Neste ponto interrompe-o o latido dos veadeiros, valentes cães de caça que lhe vinham na pista, como relampagos.
O veado dispara, foge á toda e embrenha-se na floresta. E enquanto corria pôde verificar quão sabia fôra a natureza dando-lhe mais pernas do que chifres, porque estes, com toda a sua formosura, só serviam para enroscar-se nos cipós e atrapalhar-lhe a fuga; e aquelas, apesar de toda a feiura, constituiam a sua unica segurança. E mudou de ideia, convencido de que antes mil vezes pernas finas, mas velocissimas, do que formosa, mas inutil galhaça.

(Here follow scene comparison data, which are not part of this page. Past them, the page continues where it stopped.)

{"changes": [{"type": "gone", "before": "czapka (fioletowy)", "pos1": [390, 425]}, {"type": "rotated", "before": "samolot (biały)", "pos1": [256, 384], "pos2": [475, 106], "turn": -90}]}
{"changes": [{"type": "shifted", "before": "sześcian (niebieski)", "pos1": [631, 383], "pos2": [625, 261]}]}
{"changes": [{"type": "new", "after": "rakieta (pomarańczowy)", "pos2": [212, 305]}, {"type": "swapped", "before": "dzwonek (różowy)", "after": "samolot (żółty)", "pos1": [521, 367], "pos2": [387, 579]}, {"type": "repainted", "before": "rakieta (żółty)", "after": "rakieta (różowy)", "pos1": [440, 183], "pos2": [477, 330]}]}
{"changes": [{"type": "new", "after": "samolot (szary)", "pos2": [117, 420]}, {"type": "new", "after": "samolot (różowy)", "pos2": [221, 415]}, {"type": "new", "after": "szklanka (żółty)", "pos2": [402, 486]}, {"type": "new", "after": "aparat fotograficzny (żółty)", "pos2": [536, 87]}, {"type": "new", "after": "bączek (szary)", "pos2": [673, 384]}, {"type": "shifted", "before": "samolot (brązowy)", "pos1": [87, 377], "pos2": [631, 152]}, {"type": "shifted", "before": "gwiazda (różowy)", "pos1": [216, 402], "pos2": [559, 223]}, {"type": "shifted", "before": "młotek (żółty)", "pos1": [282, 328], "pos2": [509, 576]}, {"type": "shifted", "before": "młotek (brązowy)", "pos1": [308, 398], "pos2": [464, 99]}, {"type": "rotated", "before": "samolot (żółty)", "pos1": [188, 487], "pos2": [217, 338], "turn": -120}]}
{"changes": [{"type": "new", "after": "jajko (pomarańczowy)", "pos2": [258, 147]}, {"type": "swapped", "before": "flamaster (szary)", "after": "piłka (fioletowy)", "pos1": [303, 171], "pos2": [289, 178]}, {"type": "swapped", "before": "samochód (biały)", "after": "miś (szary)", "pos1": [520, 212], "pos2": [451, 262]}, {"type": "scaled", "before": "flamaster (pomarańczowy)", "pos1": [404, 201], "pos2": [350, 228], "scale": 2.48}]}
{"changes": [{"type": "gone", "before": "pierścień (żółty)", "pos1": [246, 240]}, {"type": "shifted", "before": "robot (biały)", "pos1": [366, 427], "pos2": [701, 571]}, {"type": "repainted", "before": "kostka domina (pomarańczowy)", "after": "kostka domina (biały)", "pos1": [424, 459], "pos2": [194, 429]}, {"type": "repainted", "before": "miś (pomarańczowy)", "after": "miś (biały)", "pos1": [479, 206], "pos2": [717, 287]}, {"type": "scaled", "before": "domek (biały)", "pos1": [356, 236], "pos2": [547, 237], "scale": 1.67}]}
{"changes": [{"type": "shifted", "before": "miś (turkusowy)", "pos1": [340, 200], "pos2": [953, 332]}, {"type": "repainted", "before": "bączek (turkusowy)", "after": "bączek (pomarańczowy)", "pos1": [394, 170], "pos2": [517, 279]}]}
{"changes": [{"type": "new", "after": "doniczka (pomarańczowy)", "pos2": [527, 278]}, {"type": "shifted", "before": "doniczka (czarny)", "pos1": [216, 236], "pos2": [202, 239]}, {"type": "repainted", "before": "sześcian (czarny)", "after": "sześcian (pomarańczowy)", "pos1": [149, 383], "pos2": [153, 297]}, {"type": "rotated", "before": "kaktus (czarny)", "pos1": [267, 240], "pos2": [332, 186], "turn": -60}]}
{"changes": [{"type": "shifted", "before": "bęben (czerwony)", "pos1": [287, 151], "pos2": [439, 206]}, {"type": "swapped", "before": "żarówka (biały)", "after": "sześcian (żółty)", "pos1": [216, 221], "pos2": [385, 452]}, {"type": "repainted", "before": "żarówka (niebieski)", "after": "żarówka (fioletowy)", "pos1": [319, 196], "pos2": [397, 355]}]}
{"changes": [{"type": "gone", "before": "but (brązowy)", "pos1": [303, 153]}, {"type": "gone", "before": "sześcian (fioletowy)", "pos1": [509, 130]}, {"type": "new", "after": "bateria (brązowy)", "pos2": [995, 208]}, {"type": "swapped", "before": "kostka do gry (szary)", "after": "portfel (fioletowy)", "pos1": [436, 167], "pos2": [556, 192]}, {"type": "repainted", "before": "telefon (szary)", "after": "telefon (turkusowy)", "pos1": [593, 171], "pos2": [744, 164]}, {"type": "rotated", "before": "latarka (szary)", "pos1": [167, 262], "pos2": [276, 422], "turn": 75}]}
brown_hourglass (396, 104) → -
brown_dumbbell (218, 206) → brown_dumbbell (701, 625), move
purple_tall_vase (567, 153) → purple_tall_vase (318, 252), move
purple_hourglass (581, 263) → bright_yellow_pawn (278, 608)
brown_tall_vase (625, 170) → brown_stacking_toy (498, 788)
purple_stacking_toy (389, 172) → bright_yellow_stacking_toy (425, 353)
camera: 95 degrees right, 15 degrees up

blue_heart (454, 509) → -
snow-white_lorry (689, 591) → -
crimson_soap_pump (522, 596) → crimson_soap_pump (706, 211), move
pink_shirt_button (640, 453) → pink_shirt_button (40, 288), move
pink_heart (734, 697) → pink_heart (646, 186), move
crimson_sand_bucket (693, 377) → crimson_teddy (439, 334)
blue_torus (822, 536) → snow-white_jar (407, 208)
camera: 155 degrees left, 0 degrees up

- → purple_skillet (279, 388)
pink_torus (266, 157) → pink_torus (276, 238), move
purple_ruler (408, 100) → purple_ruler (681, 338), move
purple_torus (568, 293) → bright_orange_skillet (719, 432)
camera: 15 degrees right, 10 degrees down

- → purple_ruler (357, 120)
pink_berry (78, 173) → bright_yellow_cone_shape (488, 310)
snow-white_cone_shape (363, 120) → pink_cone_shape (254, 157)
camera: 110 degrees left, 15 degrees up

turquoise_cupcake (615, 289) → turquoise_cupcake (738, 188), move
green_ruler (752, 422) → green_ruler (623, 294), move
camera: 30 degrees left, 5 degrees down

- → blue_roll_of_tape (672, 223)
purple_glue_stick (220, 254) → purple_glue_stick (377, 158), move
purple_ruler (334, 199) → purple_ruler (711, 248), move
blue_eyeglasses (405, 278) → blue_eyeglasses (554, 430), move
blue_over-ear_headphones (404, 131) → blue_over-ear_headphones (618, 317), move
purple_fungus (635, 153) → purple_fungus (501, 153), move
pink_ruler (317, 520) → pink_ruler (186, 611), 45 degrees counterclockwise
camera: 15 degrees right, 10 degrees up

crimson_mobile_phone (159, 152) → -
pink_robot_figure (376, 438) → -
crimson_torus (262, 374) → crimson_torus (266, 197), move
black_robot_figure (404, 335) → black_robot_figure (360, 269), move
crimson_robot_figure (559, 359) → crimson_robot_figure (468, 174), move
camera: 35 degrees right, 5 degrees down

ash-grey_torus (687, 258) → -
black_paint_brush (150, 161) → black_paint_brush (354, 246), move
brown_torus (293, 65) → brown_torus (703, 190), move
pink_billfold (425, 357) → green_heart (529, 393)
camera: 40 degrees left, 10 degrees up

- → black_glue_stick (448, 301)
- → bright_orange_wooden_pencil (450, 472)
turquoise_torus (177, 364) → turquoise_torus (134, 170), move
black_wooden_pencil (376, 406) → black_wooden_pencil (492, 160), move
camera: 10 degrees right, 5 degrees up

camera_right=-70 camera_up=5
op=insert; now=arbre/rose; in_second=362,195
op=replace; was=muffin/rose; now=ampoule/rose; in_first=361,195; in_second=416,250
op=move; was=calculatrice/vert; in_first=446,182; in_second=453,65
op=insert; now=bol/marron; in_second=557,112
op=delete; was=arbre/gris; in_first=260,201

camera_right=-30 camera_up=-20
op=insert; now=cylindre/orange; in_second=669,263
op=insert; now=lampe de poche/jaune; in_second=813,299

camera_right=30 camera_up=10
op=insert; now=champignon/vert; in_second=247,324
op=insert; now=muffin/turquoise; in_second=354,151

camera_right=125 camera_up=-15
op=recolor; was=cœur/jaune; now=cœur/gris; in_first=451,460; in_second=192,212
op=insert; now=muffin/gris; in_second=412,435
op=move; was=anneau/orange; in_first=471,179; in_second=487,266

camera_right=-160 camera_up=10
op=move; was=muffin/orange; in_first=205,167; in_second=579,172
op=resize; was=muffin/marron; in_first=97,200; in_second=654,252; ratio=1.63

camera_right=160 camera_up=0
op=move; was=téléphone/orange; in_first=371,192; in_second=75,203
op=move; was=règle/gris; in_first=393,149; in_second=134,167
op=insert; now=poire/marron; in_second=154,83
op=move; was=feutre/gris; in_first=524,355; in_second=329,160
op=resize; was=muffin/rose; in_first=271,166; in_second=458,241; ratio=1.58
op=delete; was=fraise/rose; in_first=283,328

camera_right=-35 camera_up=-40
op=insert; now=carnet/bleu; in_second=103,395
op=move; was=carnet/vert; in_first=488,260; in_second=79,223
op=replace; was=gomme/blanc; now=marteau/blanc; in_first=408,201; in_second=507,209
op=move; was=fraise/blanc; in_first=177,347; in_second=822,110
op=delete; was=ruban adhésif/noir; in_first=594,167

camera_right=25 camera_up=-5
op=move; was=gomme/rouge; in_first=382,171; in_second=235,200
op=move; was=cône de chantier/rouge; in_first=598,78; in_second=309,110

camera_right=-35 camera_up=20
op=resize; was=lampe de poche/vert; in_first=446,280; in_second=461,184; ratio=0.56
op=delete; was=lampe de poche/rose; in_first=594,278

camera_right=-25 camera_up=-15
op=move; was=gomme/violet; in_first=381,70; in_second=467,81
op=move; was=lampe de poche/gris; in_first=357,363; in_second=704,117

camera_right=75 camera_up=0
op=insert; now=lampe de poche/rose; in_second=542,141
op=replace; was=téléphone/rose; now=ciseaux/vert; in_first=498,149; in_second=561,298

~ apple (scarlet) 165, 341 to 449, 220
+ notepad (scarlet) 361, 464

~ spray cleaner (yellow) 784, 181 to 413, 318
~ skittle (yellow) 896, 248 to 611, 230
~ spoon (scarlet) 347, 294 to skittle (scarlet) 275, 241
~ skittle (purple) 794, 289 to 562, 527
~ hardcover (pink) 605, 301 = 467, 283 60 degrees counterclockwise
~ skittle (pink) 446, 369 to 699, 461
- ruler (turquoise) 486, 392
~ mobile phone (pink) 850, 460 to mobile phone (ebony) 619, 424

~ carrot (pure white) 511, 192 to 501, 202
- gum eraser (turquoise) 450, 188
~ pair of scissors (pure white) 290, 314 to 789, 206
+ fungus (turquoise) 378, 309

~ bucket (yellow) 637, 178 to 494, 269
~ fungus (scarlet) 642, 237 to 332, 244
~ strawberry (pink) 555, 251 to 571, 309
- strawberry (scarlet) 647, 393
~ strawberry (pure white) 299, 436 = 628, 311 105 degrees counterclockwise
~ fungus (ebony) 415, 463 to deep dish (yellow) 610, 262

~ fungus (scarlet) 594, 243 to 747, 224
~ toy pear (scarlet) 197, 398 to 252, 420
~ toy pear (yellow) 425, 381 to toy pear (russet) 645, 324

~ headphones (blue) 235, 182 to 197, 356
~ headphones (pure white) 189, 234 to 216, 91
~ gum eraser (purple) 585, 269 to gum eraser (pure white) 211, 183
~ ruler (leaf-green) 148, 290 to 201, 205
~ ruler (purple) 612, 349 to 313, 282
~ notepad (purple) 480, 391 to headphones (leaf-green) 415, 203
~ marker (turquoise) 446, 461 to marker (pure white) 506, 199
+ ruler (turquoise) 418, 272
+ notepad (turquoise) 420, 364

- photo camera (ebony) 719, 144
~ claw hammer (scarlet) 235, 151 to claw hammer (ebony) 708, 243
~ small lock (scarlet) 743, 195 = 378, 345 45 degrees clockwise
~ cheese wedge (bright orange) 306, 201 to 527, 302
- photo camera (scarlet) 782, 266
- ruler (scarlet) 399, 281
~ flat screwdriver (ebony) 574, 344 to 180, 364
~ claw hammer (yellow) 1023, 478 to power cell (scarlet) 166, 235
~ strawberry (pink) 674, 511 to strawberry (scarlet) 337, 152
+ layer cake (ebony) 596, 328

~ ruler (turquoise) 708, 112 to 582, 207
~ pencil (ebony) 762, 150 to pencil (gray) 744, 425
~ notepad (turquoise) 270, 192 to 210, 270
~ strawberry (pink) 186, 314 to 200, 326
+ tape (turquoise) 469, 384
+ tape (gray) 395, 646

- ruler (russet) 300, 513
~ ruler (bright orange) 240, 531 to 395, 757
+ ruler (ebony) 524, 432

— Se os chifres desse veado só serviam para enfeite, então a fabula está certa, disse Emilia. Mas quando um chifre é como o do Quindim, ah, então vale ainda mais do que pernas. Quindim nem sabe correr, porque não precisa fugir. Em vez de fugir na volada, como as lebres e os veadinhos, ele faz muuuu!... e espeta o inimigo.
— E que é, Emilia, que você acha melhor, perguntou Narizinho — o util ou o belo?
— Acho melhor os dois encangados, assim como uma especie de banana inconha. Util e belo ao mesmo tempo. Por que é que uma coisa util deve ser feia? Não ha razão.